§ Try it
Write out the lines from the one with "ul. 1 Maja 5" through the one with "https://www.wbp.olsztyn.pl/", copying each exactly as it appears in the items below.

———

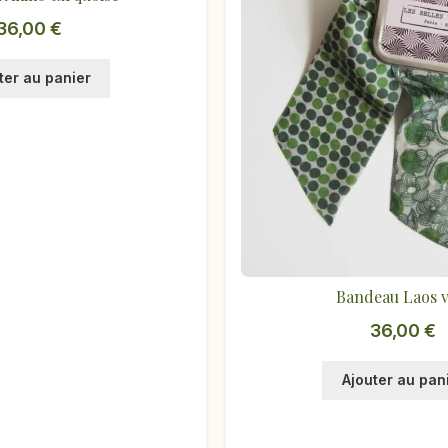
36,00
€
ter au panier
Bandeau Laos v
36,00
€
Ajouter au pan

———

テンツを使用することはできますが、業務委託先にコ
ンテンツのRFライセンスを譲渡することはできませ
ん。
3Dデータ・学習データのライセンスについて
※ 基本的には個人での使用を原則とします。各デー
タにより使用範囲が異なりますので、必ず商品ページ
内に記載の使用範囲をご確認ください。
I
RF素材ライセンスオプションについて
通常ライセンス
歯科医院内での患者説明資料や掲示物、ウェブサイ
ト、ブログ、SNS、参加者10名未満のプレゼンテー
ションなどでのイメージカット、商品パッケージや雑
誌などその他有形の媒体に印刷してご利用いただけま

———

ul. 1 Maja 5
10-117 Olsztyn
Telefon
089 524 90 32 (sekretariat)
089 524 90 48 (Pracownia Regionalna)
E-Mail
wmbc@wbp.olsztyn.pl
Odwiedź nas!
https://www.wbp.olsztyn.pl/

———

§ Reply
ul. 1 Maja 5
10-117 Olsztyn
Telefon
089 524 90 32 (sekretariat)
089 524 90 48 (Pracownia Regionalna)
E-Mail
wmbc@wbp.olsztyn.pl
Odwiedź nas!
https://www.wbp.olsztyn.pl/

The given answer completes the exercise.